In diesem Päckchen befanden sich Briefe, Briefe eines jungen Mädchens an Alexei und Abschriften der seinigen an dieselbe, im Ganzen waren ihrer fünfzehn. Alexei Petrowitsch S. . . kannte Maria Alexandrowna B. . . seit langer Zeit, wie es scheint, schon seit der Kindheit. Er hatte einen Vetter und sie eine Schwester. In früheren Jahren hatten sie Alle zusammen gelebt, darauf sich getrennt und sich lange nicht wiedergesehen; später aber hatten sie sich, bei einem Sommeraufenthalte auf dem Lande, zufällig wieder zusammengefunden und in einander – der Vetter Alexei‘s in Maria Alexandrowna, Alexei aber in deren Schwester – verliebt. Der Sommer verstrich, der Herbst kam und sie trennten sich von Neuem. Alexei überzeugte sich als verständiger Mann bald, daß er gar nicht verliebt sei, und gab seine Schöne ganz wohlgemuth auf; sein Vetter stand noch beinahe zwei Jahre im Briefwechsel mit Maria Alexandrowna, kam jedoch endlich auch zu der Einsicht, daß er sich und sie betrüge, und verstummte ebenfalls.

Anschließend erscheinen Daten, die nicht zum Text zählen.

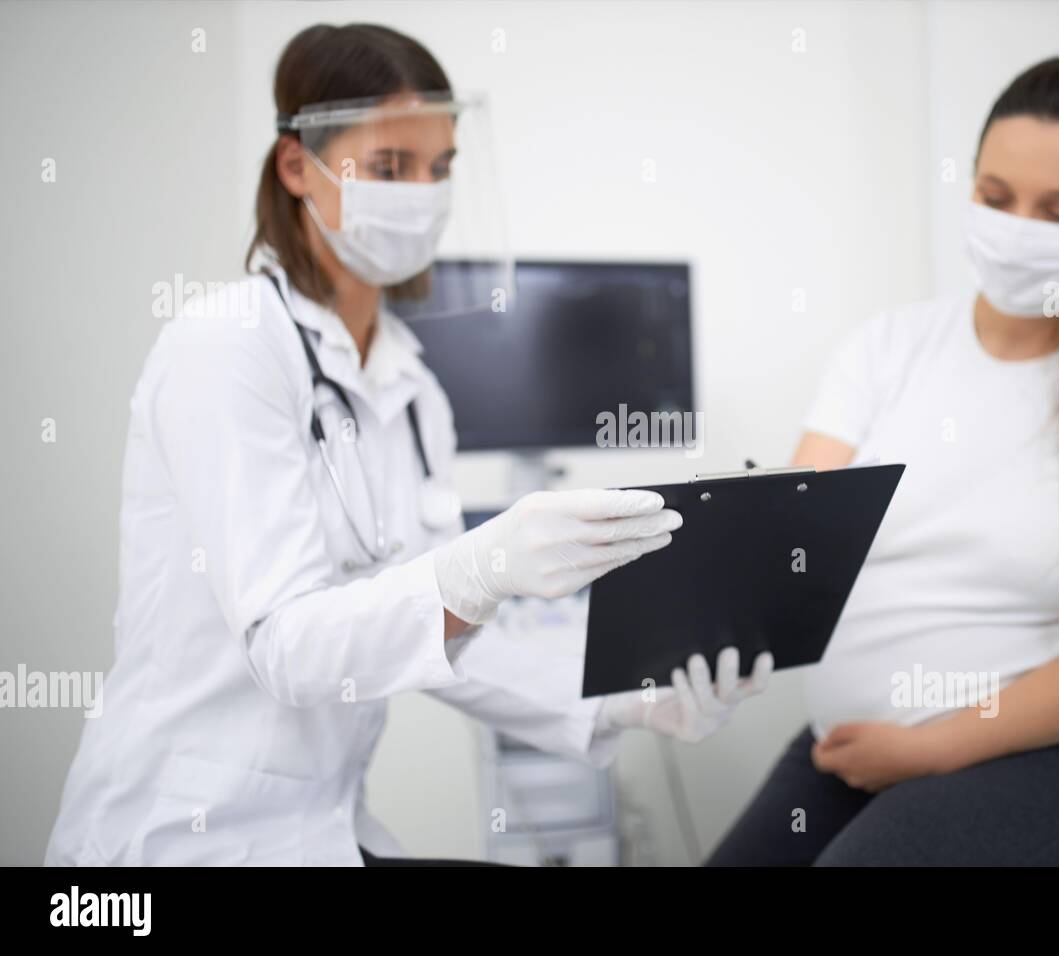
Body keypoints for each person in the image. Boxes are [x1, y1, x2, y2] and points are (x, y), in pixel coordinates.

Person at [46, 23, 770, 867]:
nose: (422, 194)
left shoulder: (413, 388)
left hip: (321, 833)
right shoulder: (228, 346)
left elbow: (445, 646)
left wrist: (624, 704)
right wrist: (479, 566)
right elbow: (288, 645)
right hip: (178, 839)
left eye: (441, 167)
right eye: (390, 167)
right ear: (296, 168)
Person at [708, 56, 1059, 866]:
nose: (1020, 228)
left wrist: (931, 750)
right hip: (860, 742)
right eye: (995, 198)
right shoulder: (887, 348)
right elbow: (791, 549)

Ich könnte Dir, lieber Leser, Allerlei von Maria Alexandrowna erzählen, Du wirst sie aber selbst aus ihren – Briefen kennen lernen. Alexei schrieb ihr seinen ersten Brief bald nach dem Bruch zwischen ihr und seinem Vetter. Er befand sich damals in Petersburg, reiste von dort plötzlich in’s Ausland, wurde krank und starb, wie schon gesagt, in Dresden. Ich habe mich entschlossen, seinen Briefwechsel mit Maria Alexandrowna dem Druck zu übergeben und hoffe auf einige Nachsicht des Lesers, schon deshalb, weil es keine Liebesbriefe sind – Gott bewahre mich vor solchen! Liebesbriefe werden gewöhnlich nur von zwei Personen – dafür freilich tausendmal nach einander – gelesen, jedem Dritten aber sind sie unerträglich, wenn nicht gar lächerlich.